第3話 神速の銀狼の逆鱗は、とてもわかりやすい
年に数度、王都はちょっとしたお祭り騒ぎになる。
騎士団の求心力を高め、市民に安心感を与えるために行われる『公開訓練日』。そこでは各部隊の代表者たちによるトーナメント形式の模擬戦が行われるのだが――実質、それはレイ・アルジュの独壇場だった。
強くて、若くて、超絶美形で、おまけに特定の恋人がいない緋翼騎士団のエース。彼を目当てに集まる女性ファンの熱気は凄まじいものになっていた。

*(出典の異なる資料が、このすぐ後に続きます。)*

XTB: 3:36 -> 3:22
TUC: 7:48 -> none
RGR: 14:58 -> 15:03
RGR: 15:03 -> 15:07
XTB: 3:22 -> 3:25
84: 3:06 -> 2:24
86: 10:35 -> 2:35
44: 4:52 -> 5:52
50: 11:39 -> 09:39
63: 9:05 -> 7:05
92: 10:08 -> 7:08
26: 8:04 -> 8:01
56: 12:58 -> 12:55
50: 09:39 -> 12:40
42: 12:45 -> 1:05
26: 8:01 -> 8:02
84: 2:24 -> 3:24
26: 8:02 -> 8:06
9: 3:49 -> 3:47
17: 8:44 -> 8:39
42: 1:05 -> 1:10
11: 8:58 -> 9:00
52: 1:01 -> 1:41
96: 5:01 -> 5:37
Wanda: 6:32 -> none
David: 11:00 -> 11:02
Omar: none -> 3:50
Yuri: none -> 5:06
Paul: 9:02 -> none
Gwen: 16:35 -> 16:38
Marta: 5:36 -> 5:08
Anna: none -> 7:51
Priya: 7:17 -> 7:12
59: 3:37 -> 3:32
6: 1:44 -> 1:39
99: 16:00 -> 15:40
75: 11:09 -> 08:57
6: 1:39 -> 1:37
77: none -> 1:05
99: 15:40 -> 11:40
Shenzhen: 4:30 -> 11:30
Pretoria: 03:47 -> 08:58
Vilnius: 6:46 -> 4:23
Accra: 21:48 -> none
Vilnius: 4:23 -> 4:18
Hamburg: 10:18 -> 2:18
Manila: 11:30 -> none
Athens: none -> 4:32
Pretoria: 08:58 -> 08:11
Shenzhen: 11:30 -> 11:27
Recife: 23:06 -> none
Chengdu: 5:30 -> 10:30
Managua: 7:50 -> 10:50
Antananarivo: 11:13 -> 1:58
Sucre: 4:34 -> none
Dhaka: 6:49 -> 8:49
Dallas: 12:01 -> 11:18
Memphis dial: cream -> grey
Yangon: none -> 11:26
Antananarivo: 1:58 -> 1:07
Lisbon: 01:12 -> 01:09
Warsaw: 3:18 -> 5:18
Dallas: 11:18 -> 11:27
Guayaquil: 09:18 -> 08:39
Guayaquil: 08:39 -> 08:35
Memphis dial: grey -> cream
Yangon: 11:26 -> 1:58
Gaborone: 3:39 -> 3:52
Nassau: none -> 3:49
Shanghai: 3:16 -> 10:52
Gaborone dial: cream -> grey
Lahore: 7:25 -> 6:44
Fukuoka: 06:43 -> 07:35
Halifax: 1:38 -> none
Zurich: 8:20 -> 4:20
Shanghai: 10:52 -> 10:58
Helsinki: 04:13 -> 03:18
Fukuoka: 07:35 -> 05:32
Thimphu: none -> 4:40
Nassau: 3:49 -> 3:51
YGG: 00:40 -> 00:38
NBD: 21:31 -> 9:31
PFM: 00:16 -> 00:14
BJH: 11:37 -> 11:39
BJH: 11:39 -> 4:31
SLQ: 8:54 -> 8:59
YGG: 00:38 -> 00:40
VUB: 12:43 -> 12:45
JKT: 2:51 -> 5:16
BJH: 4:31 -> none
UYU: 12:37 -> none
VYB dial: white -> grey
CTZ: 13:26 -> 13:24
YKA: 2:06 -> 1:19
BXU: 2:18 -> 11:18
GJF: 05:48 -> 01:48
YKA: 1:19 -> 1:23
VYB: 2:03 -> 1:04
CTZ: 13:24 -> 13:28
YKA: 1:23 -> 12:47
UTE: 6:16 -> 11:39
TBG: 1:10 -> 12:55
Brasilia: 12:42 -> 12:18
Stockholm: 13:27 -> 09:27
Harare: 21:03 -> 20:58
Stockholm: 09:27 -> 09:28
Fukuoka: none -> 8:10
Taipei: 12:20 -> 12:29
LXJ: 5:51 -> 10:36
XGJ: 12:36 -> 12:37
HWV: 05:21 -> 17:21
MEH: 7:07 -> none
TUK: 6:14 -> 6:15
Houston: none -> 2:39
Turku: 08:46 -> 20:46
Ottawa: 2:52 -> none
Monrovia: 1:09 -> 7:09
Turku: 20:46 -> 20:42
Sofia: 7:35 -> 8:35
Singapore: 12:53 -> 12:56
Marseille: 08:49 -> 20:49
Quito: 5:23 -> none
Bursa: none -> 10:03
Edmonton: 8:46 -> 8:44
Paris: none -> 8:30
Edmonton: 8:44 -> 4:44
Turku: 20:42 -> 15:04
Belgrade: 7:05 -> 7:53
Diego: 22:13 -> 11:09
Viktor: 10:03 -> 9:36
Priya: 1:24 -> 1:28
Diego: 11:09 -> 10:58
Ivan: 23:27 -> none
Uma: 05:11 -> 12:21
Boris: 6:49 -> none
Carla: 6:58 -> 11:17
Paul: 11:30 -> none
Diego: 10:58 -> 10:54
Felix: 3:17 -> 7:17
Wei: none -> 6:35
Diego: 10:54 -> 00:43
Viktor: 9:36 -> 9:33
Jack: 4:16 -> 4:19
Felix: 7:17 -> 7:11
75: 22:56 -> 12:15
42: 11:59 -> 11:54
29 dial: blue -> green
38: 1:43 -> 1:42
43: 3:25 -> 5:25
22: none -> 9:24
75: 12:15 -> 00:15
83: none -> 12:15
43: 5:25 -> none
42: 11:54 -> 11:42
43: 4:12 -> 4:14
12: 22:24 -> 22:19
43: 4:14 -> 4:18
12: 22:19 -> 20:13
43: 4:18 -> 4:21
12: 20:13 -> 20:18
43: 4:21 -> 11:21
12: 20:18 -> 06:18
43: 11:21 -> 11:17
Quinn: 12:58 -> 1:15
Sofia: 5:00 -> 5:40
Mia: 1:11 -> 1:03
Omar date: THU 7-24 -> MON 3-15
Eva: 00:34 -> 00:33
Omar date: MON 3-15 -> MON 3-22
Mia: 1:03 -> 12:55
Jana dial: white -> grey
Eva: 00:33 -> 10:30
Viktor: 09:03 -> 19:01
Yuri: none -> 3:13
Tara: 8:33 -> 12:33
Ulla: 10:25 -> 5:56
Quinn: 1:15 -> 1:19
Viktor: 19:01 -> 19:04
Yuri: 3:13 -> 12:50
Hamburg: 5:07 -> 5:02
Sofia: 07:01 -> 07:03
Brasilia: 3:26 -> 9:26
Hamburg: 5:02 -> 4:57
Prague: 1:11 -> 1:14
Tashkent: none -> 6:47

「明日はいよいよ公開訓練日だな、レイ。また黄色い歓声を独り占めする気だろ、この野郎」
訓練の休憩中、水を飲んでいたレイの背中をバシッと叩いたのは、同僚であり悪友のヘイズだ。
「……別に、好きで歓声を浴びてるわけじゃない」
レイは心底ウンザリした顔でため息をついた。
「出たよ、イケメンの余裕。少しはそのモテ運を俺たちにも分けてくれっての」
「全くだぜ。お前のせいで、俺たちの見せ場が完全に霞んでるんだからな」
ヘイズの愚痴に同調しながら近づいてきたのは、同じ部隊のジルだった。人懐っこい笑顔を浮かべた彼は、レイの隣にどっかりと腰を下ろす。
「でもまあ、お前の気持ちも少しはわかるぜ。毎回毎回、山のようなプレゼントとラブレターを押し付けられるんだもんな」
「うっ……」
ジルの言葉に、レイはあからさまにげんなりとした表情を浮かべた。
公開訓練日の後、レイのもとには荷馬車が必要なレベルの差し入れや手紙が殺到する。レイは「贔屓はできない」という建前ですべて丁重にお断りしているのだが、その対応だけでも精神がすり減るのだ。
「大体な、お前が直接受け取らないからって、俺たちに手紙を言づけようとするファンも多いんだぞ! 俺とジルはな、お前の郵便配達員じゃねえんだよ!」
「ほんとほんと。レイへの手紙を毎回預かる身にもなってくれよな。いい加減、誰か特定の彼女でも作って『俺、恋人いるんで』って公言してくれりゃ、あの子たちも諦めがつくだろうに」
ヘイズとジルのもっともなクレームに、レイは気まずそうに視線を逸らした。
「……悪いとは思ってる。でも、俺は別に彼女とか欲しくないし」
「あーはいはい、出た出た。特定の相手は作らない主義ね」
ジルはやれやれと肩をすくめ、そして、ふと悪戯っぽい笑みを浮かべた。
「じゃあさ。お前がいつか彼女作って、あの過保護な幼馴染ちゃんから卒業したら……俺がイリスちゃんもらってもいいか?」
「……は?」
レイの動きが、ピタリと止まった。
「いやさ、イリスちゃんってめちゃくちゃ優良物件じゃん? 料理はすげー美味いし、裏方仕事も完璧にこなす面倒見の良さ。あの小柄で一生懸命なところ、普通に可愛いしな」
ジルはレイの異変に気づかないまま、呑気に言葉を続ける。
「お前があんまりにもべったりだから皆遠慮してるけど、実はイリスちゃんのこと狙ってる奴、騎士団の中に結構多いんだぜ? 俺もその一人ってわけ」
「――っ」
その瞬間。
初夏の陽気だった訓練場の空気が、凍りついたように冷たくなった。
「お、おい、レイ……?」
ただならぬ気配に、ヘイズが顔を引きつらせて一歩後ずさる。
ジルの言葉を聞いたレイの蒼い瞳は、極北の氷よりも冷酷な光を放っていた。その背後には、見えない巨大な銀狼が牙を剥き出しにして低く唸り声を上げているような、殺気にも似た圧倒的な威圧感が渦巻いている。
「ジル」
地を這うような、恐ろしく低い声。
「お前に、イリスは、渡さない」
「ひっ……!?」
「俺から……俺のイリスを奪おうとする奴は、たとえ同僚でも容赦しない。明日のトーナメント、お前と当たるのが楽しみだな」
「ち、ちがっ、冗談! ちょっとからかっただけだってば! ごめん、俺が悪かった! 命だけは勘弁してくれぇぇっ!」
無意識に刻み込まれた『番』に対する、異常なまでの独占欲と防衛本能。
神速の銀狼の逆鱗にうっかり触れてしまった哀れなジルは、明日の公開処刑……もとい公開訓練を前に、本気で震え上がるハメになるのだった。